[Collected data]
*-*-*

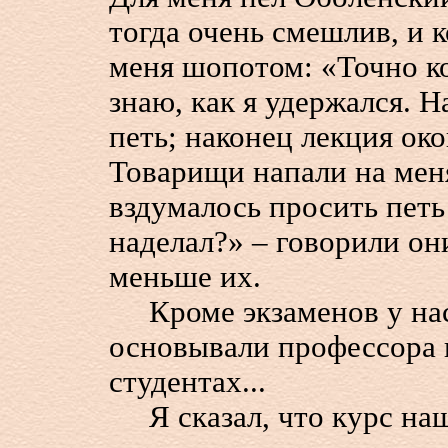
тогда очень смешлив, и 
меня шопотом: «Точно ко
знаю, как я удержался. 
петь; наконец лекция ок
Товарищи напали на мен
вздумалось просить петь
наделал?» – говорили он
меньше их.
Кроме экзаменов у нас 
основывали профессора 
студентах...
Я сказал, что курс наш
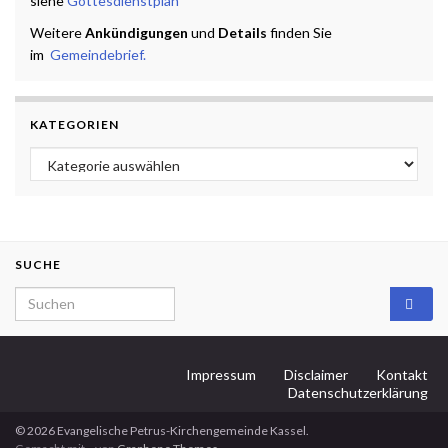
siehe
Gottesdienstplan
Weitere
Ankündigungen
und
Details
finden Sie
im
Gemeindebrief.
KATEGORIEN
Kategorien
SUCHE
Search for:
Impressum
Disclaimer
Kontakt
Datenschutzerklärung
© 2026 Evangelische Petrus-Kirchengemeinde Kassel.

*-*-*

▶ [Assigned task] Work out how many lines in the data above hold the word "петь". Reply with nothing but the count.

▶ [Your solution] 2